The morning of the birth, it was a misty day and when the sun rose there was a complete arching rainbow that filled the sky. There was not a doubt in any person’s mind that soon the earth and the heavens would be forever changed with the birth of this child. The Second Coming was upon them.

 

It was an easy delivery. When the child was lifted from the womb and spanked, the Jesuit priest lowered his sunglasses, looked very closely at the child, smiled, and whispered in the phone, “Girl.” In minutes, his helicopter was in the air and he was flying to a little town in Spain that reported a series of miracles from a bubbling spring.

 

Minutes later, a hospital spokesperson came out and stood in front of a forest of microphones and cameras, flashes going nonstop, reporters and photographers pushing and shoving, shouting questions before anything was said. The spokesperson took a deep breath, the room hushed in silence awaiting words everyone was sure would spiral the world out of control. Only the faint chanting of the worshipers outside could be heard.

 

“At 7:11am Maria Guadalupa Rosario Garcia gave birth to a baby… girl.”

 

A collective groan went up from the reporters and they began breaking down equipment and packing up. The Second Coming was over and done. The hospital spokesman wished everyone would now just go home and leave the family and mother alone so they could enjoy this happy event. In an hour, it was old news and forgotten.

 

Maria and her daughter Christina lived in complete obscurity again. Maria finished high school and did make some money by signing movie rights and book deals that, of course, never came to be written.
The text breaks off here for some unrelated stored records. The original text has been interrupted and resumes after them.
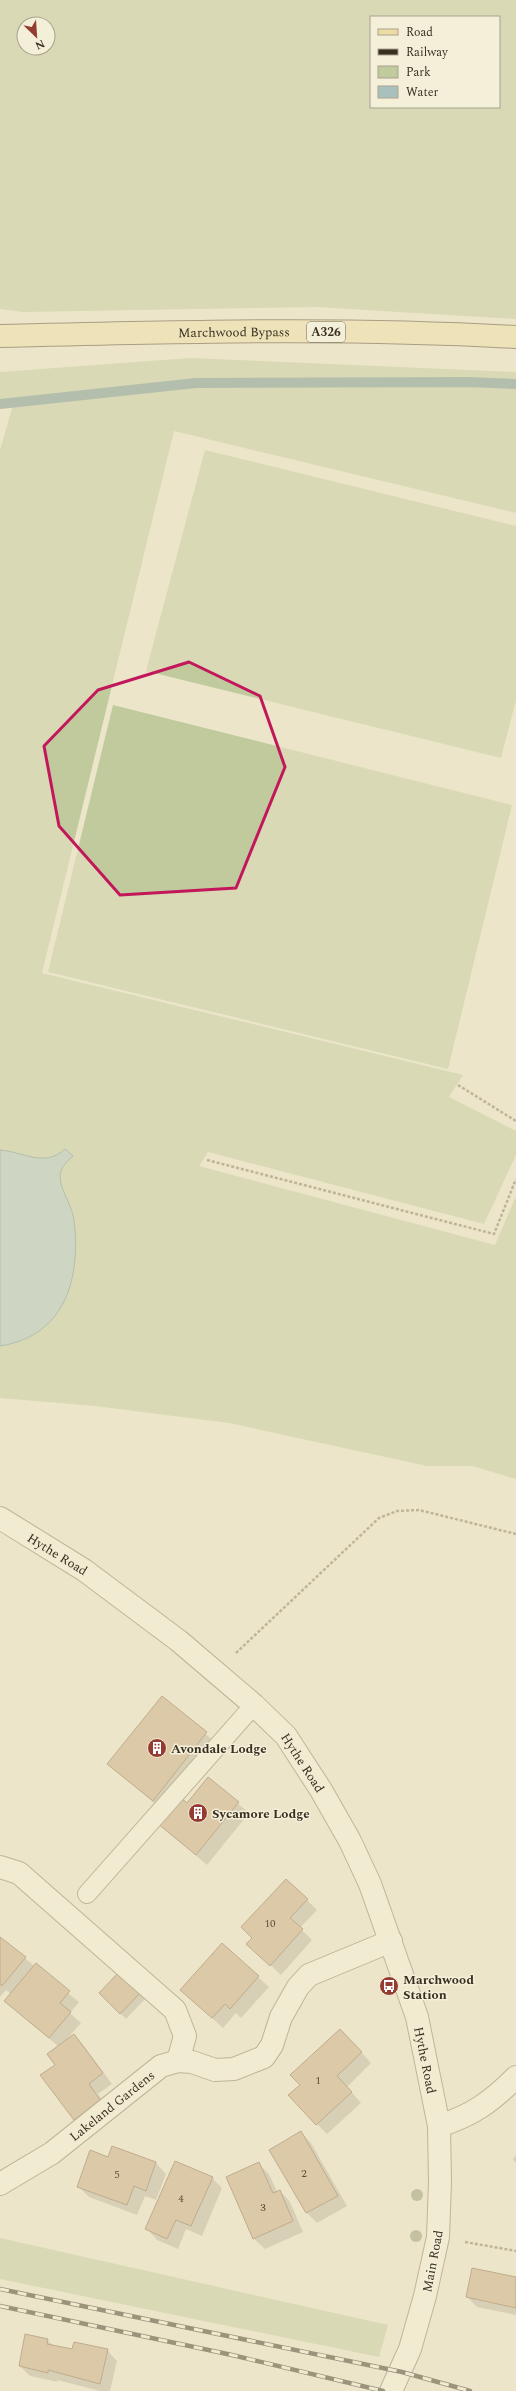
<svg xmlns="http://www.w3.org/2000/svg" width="516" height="2391" font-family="Spectral,serif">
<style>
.green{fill:#c0ca9d;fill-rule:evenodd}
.water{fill:#a9c1bc;stroke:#708f8b}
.shadow{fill:#0003}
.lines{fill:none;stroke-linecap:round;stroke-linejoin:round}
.stream{stroke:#708f8b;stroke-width:10}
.building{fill:#c8a681;stroke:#866645}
.service-casing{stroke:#88795e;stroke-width:20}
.minor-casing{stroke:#88795e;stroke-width:24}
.tertiary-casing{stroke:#88795e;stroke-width:24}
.primary-casing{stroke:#564732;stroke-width:24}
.path{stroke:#88795e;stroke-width:2.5;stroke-dasharray:3 2;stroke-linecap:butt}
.service{stroke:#f7f2dc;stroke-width:18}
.minor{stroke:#f7f2dc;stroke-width:22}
.tertiary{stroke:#f7f2dc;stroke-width:22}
.primary{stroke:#eddda4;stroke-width:22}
.rail-casing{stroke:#392f21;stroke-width:4.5}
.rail{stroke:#f4efd8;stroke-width:3;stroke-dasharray:9;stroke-linecap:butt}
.tree{fill:#909571}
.marked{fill:none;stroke:#c2185b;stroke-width:3;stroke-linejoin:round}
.labels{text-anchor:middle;stroke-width:3;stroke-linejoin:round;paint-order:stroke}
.number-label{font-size:11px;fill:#5d4d39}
.shield{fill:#f4efd8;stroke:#716958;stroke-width:1}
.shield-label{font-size:12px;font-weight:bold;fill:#392f21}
.street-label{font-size:13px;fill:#392f21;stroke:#f4efd8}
.poi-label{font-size:13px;font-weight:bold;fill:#392f21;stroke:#f4efd8;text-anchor:start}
</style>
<rect width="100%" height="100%" fill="#ece5c9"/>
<g class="green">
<path d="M0,0h516v319l-199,-12 -294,5 -23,-3zM371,17h128v90h-128zM24,24h24v24h-24z"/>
<polygon points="190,358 516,372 516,513 174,431 42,973 463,1075 449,1097 516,1131 516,1155 484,1224 208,1152 199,1166 495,1245 516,1196 516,1479 472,1466 427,1466 229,1423 95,1406 0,1398 0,450 13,405 0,405 0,372"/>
<polygon points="205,450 516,526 516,700 501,758 146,671"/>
<polygon points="113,705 512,805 448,1069 48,972"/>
<polygon points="0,2238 388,2325 379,2357 0,2279"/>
</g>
<path class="water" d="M65,1149l8,7c-7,6 -12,11 -13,20 0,14 12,29 14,44 7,57 -8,116 -74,126v-196c25,2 44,18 65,-1z"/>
<g class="shadow">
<polygon points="162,1697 221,1747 180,1798 187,1804 208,1778 249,1813 207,1865 159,1823 166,1813 108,1764"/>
<polygon points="307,1900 317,1910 300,1928 312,1940 281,1975 248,1944"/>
<polygon points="0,1938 79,2002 70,2013 81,2023 67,2039 74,2035 84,2046 112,2084 98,2094 110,2110 85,2129 74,2119 56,2065 59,2047 5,2001 11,1994 6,1990 0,1997"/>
<polygon points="222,1945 269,1987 241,2018 236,2013 223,2028 181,1990"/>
<polygon points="119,1974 145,1999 126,2019 100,1993"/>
<polygon points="350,2040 371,2063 347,2087 361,2103 327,2134 317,2124"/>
<polygon points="301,2132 311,2143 347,2206 317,2223 307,2213 271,2150"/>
<polygon points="112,2147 156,2163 166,2174 156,2200 145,2196 137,2215 89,2197 78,2186 108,2158"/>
<polygon points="516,2155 516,2163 513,2159"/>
<polygon points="259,2164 269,2174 277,2192 280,2191 290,2202 303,2232 265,2249 254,2239 227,2178"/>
<polygon points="212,2178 222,2188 202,2236 186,2229 178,2249 157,2240 147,2229"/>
<polygon points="516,2278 516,2315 477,2307 467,2297"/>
<polygon points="47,2340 54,2346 73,2351 107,2350 117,2361 110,2391 100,2391 57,2380 58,2382 30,2376 20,2366"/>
</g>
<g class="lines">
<polyline class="stream" points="0,404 196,383 468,382 516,384"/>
</g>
<g class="building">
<polygon points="162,1696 207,1732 153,1801 107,1764"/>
<polygon points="208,1777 239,1802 196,1855 157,1823 179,1796 187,1803"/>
<polygon points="286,1879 308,1899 290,1918 303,1929 270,1966 246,1944 252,1938 241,1927"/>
<polygon points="0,1937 26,1957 2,1986 0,1984"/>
<polygon points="222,1943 259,1976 230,2009 225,2004 212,2018 180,1990"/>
<polygon points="36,1963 70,1991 60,2003 71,2012 49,2038 4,2001"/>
<polygon points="119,1972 140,1993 120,2014 99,1993"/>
<polygon points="340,2029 362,2052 337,2076 352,2092 316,2125 288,2095 300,2085 290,2075"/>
<polygon points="74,2034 103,2073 89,2084 100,2100 74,2120 40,2075 55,2065 47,2054"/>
<polygon points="301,2131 338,2196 306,2213 269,2150"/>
<polygon points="112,2146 156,2162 146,2191 134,2186 127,2205 77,2187 90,2150 108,2157"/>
<polygon points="175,2161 213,2177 191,2226 176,2220 167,2239 145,2229"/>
<polygon points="259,2162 273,2193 280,2190 293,2221 253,2239 226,2177"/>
<polygon points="472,2268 516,2277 516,2308 466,2297"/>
<polygon points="25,2334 48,2339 47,2344 72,2349 74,2342 108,2349 100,2384 48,2370 48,2373 19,2366"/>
</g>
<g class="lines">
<g class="service-casing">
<polyline id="service" points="87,1894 254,1705"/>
</g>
<g class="minor-casing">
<g id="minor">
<polyline points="0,1867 19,1873 175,2010 185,2036 178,2061"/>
<path d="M439,2126c34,-11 52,-24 77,-49"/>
<path id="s1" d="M0,2184l52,-31 109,-87 17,-5 14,1 23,8 19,-1 30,-12 8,-12 9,-28 17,-30 11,-12 82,-34"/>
</g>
</g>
<g class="tertiary-casing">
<g id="tertiary">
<path id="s2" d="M0,1518l84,52 95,71 75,64 32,31 35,54 29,51 20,43 47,133 22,109 1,56 -2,55 -13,59 -15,53 -19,42"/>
</g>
</g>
<g class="primary-casing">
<g id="primary">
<path id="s3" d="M0,336c172,-4 344,-9 516,1"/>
</g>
</g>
<g class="path">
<polyline points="458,1085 516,1121"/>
<polyline points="207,1160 494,1234 516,1179"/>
<polyline points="236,1653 379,1518 397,1511 419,1510 516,1534"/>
<polyline points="465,2242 516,2251"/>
</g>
<use href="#service" class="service"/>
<use href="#minor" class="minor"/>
<use href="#tertiary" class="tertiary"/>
<use href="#primary" class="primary"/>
<g class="rail-casing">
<g id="rail">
<polyline points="0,2289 402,2372 470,2391"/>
<polyline points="0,2306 232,2355 383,2391"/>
</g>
</g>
<use href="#rail" class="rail"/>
</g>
<g class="tree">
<circle cx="417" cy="2195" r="6"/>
<circle cx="416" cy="2236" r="6"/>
</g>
<path d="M0 0H516V2391H0ZM189,662l71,34 25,71 -49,121 -116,7 -61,-69 -15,-80 54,-56z" fill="#ece5c9" fill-opacity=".55" fill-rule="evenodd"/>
<path class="marked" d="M189,662l71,34 25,71 -49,121 -116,7 -61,-69 -15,-80 54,-56z"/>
<defs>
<g id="building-disc" transform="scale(1)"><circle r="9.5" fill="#943b32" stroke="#f4efd8"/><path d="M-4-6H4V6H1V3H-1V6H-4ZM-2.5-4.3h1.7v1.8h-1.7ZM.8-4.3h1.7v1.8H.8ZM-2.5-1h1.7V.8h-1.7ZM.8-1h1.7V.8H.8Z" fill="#fff"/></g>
<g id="bus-disc" transform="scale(1)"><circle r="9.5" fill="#943b32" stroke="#f4efd8"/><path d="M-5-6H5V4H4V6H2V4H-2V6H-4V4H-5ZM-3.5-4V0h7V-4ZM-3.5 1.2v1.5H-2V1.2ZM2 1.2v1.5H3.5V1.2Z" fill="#fff"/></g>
</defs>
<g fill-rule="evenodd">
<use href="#building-disc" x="157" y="1748"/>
<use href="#building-disc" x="198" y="1813"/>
<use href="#bus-disc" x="389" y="1986"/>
</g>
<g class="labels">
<g class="number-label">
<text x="270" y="1927">10</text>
<text x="318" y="2084">1</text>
<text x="304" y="2177">2</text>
<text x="117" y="2178">5</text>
<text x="181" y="2202">4</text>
<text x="263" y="2211">3</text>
</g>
<rect class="shield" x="307" y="322" width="38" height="20" rx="3"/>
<g class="shield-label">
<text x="326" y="336">A326</text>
</g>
<g class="street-label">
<text dy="5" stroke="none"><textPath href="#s3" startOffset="234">Marchwood Bypass</textPath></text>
<text dy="5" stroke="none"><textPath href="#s2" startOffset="68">Hythe Road</textPath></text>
<text dy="5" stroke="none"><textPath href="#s2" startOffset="392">Hythe Road</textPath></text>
<text dy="5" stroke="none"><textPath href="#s2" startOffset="716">Hythe Road</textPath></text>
<text dy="5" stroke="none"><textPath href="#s1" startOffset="137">Lakeland Gardens</textPath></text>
<text transform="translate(432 2261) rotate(-79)" y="5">Main Road</text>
</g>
<g class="poi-label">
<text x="171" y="1753">Avondale Lodge</text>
<text x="212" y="1818">Sycamore Lodge</text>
<text x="403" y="1984">Marchwood<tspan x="403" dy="15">Station</tspan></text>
</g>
</g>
<rect x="370" y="16" width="130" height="92" fill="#f4efd8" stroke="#a9a28f"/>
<rect x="378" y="29" width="20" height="6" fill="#eddda4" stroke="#a9a28f"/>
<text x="406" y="36" font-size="12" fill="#392f21">Road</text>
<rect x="378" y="49" width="20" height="6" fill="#392f21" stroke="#a9a28f"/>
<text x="406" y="56" font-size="12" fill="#392f21">Railway</text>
<rect x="378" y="66" width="20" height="12" fill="#c0ca9d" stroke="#a9a28f"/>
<text x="406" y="76" font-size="12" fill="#392f21">Park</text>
<rect x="378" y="86" width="20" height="12" fill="#a9c1bc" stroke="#a9a28f"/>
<text x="406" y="96" font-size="12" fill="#392f21">Water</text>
<g transform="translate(36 36) rotate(155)"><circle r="19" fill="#f4efd8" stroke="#a9a28f"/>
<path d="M0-3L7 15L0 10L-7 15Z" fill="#943b32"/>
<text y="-6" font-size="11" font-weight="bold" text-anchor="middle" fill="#392f21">N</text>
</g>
</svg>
She lived at home with her parents, had a part-time job at a convenience store, and all was happy. Maria’s mother made a scrapbook of all the outlandish news stories, letters to the editors, and copies of the Antichrist posters. She even saved the sonogram.

 

The day after her third birthday party, Maria found Christina on the floor scribbling on a piece of paper. The small girl smiled up at her mother and handed Maria the small paper.

 

“What is this darling?”

 

Maria looked at the note and it was addressed to the Pope and written in Latin.